There are a few herbalism mods which bypass the container aspect of the plant by using a script placed on the container to determine if (or how many) of the ingredients you should collect based upon various bits of info the moment you click on the container. Since the container is never actually used AS a container (the script has an "OnActivate" function which overrides the default OnActivate for the container which prevents it from opening), there's no reason the plant actually NEEDS to be a container.
So... an enterprising modder with an interest in making such a mod could simply start with one of those herbalism mods and then make a few changes (with permission from the original author assuming one intends to re-release it). The changes would be a bit tedious, but not at all difficult.
1) Pick a reagent - Note the mesh (or meshes) that correspond to the plant that the reagent comes from.
2) Create a NEW reagent (with a different ID) and assign it the same name, weight, value, and effects as the old one, but assign it to have the same mesh you found in step 1.
3) Assign the herbalism mod script associated with the plant/container to the new reagent.
4) Using the construction set, find a copy of this plant, making sure the mesh matches exactly for reagents that have more than one source (e.g. trama roots, various flowers, etc) and use the "search and replace" feature to replace every copy of that plant/container with the newly created plant/reagent. - just deselect the "selection only" and "current cell only" checkboxes to ensure EVERY copy in the gameworld is replaced.
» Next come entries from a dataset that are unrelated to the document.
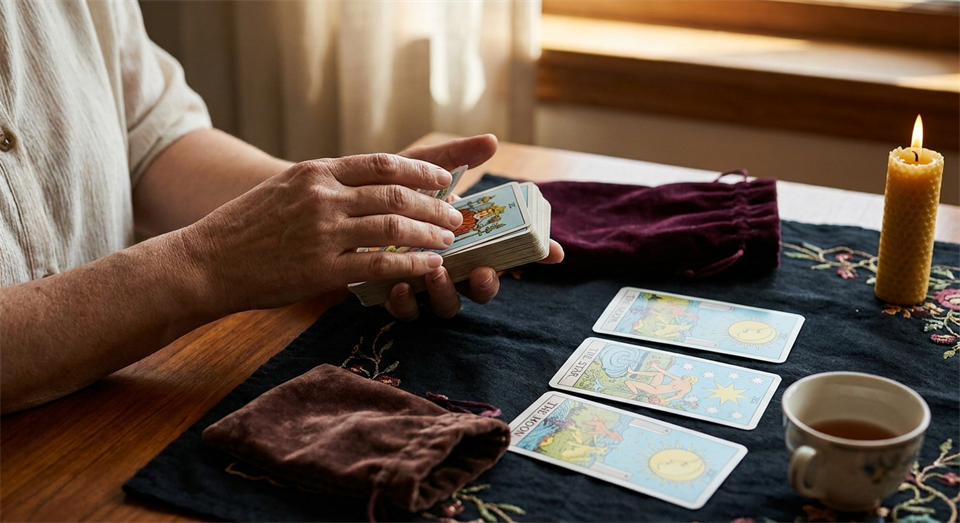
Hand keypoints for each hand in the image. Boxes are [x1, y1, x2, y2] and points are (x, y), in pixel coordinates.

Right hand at [178, 153, 464, 313]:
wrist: (206, 262)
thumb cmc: (246, 227)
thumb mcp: (285, 189)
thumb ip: (325, 185)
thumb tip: (369, 188)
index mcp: (316, 172)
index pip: (383, 163)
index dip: (421, 171)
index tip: (445, 179)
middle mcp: (322, 196)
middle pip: (396, 195)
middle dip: (435, 205)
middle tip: (457, 215)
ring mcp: (323, 232)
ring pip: (394, 228)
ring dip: (429, 234)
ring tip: (448, 241)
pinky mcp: (321, 269)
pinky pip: (380, 266)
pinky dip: (411, 266)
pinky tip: (428, 268)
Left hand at [384, 134, 563, 319]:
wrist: (340, 209)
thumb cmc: (386, 190)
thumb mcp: (419, 169)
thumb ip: (455, 157)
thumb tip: (491, 140)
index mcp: (466, 241)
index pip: (506, 254)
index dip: (532, 255)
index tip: (551, 253)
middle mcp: (450, 267)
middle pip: (480, 289)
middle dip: (486, 285)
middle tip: (483, 271)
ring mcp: (423, 286)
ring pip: (446, 305)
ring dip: (445, 293)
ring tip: (437, 274)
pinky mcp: (393, 298)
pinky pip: (406, 311)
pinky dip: (406, 302)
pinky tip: (398, 285)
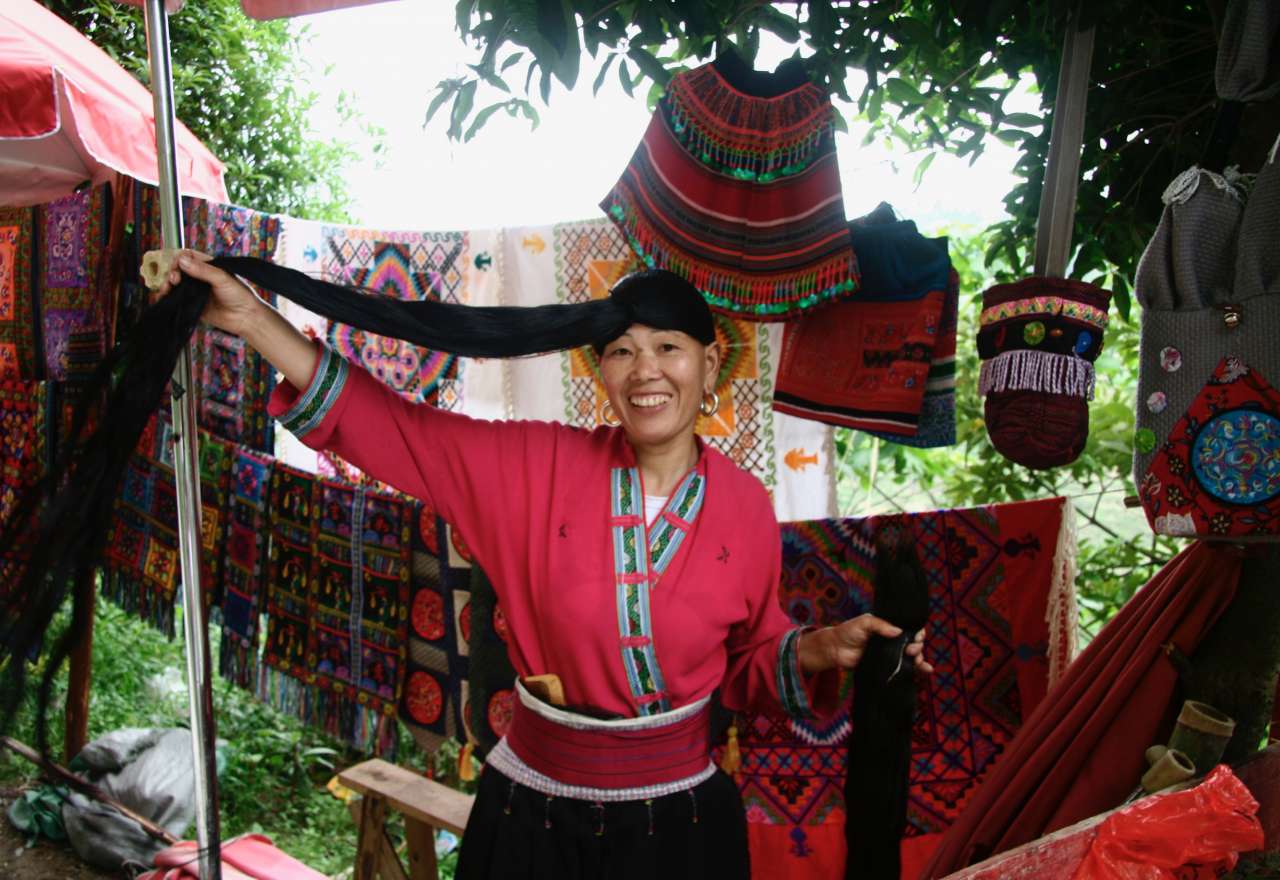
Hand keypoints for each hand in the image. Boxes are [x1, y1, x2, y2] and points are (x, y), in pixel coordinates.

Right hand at [148, 249, 262, 336]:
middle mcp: (200, 277)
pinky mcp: (192, 305)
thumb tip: (182, 261)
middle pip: (178, 269)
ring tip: (167, 289)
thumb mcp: (222, 278)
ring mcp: (195, 291)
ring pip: (175, 284)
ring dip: (167, 284)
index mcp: (208, 266)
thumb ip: (203, 270)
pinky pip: (176, 299)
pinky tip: (163, 297)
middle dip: (171, 272)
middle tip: (174, 280)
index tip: (176, 266)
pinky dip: (168, 297)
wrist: (246, 318)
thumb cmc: (240, 295)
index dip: (179, 259)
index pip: (188, 256)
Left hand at [799, 614, 933, 675]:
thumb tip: (898, 631)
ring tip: (917, 660)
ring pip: (913, 656)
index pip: (910, 628)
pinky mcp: (888, 667)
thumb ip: (880, 625)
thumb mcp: (864, 622)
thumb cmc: (848, 632)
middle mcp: (893, 640)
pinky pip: (905, 668)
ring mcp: (891, 654)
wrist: (836, 650)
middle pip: (914, 643)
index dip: (917, 632)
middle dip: (917, 646)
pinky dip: (918, 670)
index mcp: (889, 627)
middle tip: (910, 650)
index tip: (916, 636)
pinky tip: (927, 670)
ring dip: (920, 658)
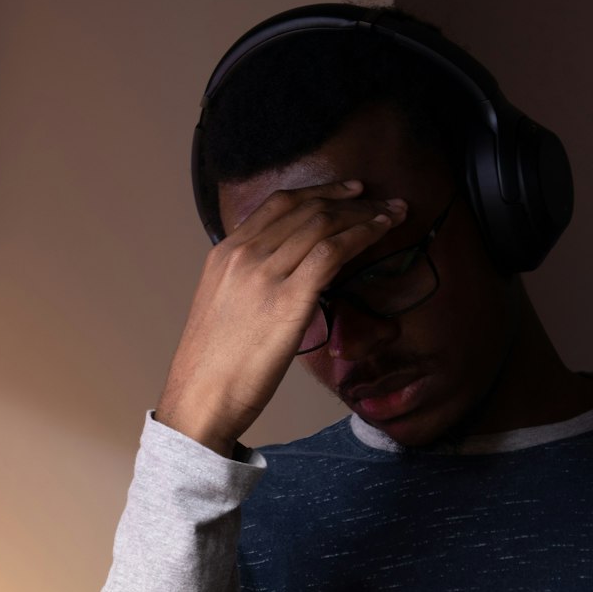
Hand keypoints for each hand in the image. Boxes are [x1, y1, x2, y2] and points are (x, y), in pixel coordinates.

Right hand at [155, 180, 406, 454]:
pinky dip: (360, 236)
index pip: (278, 204)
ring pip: (322, 224)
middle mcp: (243, 254)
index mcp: (225, 253)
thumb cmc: (214, 367)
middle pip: (305, 209)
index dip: (319, 192)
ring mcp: (265, 274)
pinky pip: (332, 252)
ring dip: (363, 215)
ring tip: (392, 215)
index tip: (348, 192)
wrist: (200, 399)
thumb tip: (286, 278)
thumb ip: (250, 282)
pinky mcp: (288, 299)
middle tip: (383, 201)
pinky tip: (380, 234)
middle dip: (350, 200)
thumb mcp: (223, 308)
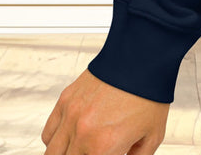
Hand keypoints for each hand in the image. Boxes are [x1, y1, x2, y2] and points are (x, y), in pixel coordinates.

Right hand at [41, 68, 167, 154]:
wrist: (143, 56)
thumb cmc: (150, 93)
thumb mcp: (152, 136)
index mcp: (103, 148)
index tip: (107, 154)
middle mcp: (82, 134)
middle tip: (95, 152)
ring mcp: (70, 116)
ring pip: (52, 153)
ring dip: (65, 154)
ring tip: (80, 149)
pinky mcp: (65, 100)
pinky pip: (48, 133)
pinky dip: (55, 141)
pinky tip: (71, 138)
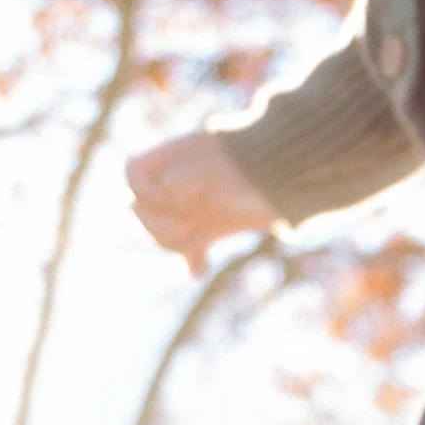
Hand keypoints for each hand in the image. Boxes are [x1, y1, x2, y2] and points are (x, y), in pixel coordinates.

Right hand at [125, 132, 274, 271]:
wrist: (292, 171)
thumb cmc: (256, 156)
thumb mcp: (221, 156)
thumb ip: (191, 172)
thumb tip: (171, 191)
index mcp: (172, 158)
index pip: (132, 174)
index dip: (144, 188)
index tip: (170, 195)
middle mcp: (174, 184)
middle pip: (138, 210)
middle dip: (157, 224)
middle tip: (190, 228)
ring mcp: (189, 208)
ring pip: (159, 234)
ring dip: (172, 242)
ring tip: (199, 241)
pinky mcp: (207, 231)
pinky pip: (188, 252)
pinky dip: (192, 261)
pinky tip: (199, 268)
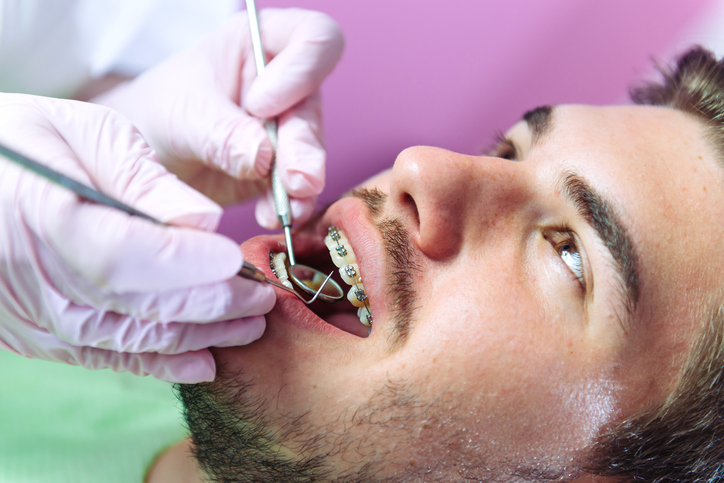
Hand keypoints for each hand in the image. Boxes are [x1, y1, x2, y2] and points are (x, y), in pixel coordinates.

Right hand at [0, 94, 274, 381]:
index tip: (236, 260)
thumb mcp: (81, 131)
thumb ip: (140, 177)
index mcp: (43, 213)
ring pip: (132, 339)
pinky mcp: (39, 335)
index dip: (187, 264)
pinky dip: (159, 363)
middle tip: (263, 296)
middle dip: (212, 303)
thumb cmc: (22, 143)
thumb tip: (201, 221)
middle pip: (140, 303)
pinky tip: (204, 360)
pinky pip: (107, 357)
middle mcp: (36, 277)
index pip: (125, 254)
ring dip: (199, 336)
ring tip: (249, 326)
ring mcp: (36, 315)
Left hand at [96, 8, 344, 228]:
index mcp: (263, 43)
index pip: (314, 38)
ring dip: (300, 185)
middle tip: (295, 180)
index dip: (300, 71)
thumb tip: (265, 158)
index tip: (259, 105)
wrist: (146, 155)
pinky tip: (270, 215)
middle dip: (305, 148)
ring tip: (284, 207)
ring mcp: (287, 130)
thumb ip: (223, 133)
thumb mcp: (184, 112)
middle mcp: (285, 84)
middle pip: (314, 109)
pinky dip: (288, 205)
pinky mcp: (282, 171)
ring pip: (313, 154)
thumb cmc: (159, 111)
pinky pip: (299, 190)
Each matching plant in the game world will be replaced with your new plant/reagent in the same x,y,z location with the same x,y,z rotations, and the same scale as the original.
e.g. Comberry - open the comberry ingredient (ingred_comberry_01) and rename it "Ingred_comberry_01_bush". A window pops up and says "you've changed the object ID. Create a new object?" tell it yes. Now, edit the new object and change the art file from n\ingred_comberry_01.nif to f\flora_comberry_01.nif (the mesh of the bush the reagent comes from). Assign the same script to this new reagent that was on the container flora_comberry_01 - Note that this does NOT normally have a script on it, which is why this requires that you start with an herbalism mod that places a script on the container which prevents the container from opening. Now, find a comberry bush anywhere in the gameworld, and using the edit menu "search and replace" function, tell it to replace every flora_comberry_01 with ingred_comberry_01_bush (make sure that "current cell only" and "selection only" are NOT checked). click ok.
5) Wash, Rinse, Repeat.
Now, the plants that used to be containers are actually reagents. When you do a mouseover, it will show the information for the reagent they provide because they literally ARE an exact copy of the reagent. Since the plant/reagent has the script on it which overrides the OnActivate function, clicking on it in the wild will NOT cause it to go into your inventory... instead, it will provide you with the same reagents that it would have when it was still a container. Also, since you only replaced the plant/containers and not the reagents themselves, copies of the reagent which actually exist in the gameworld won't be changed, nor will any in containers or NPC inventories. ONLY the plant/containers will be any different, and the only functional difference will be what they show on mouse-over.
Note that the mouse-over will only be correct for areas which are included as parent-masters for your mod. If you have mods which add new land regions, you will have to either include them in the load list when making your mod, or create patches for them... or not. If you don't, the plants in the new areas will still work fine, they just won't have the alchemy mouse-over information because they'll still be the original plant/containers instead of your newly created plant/reagents.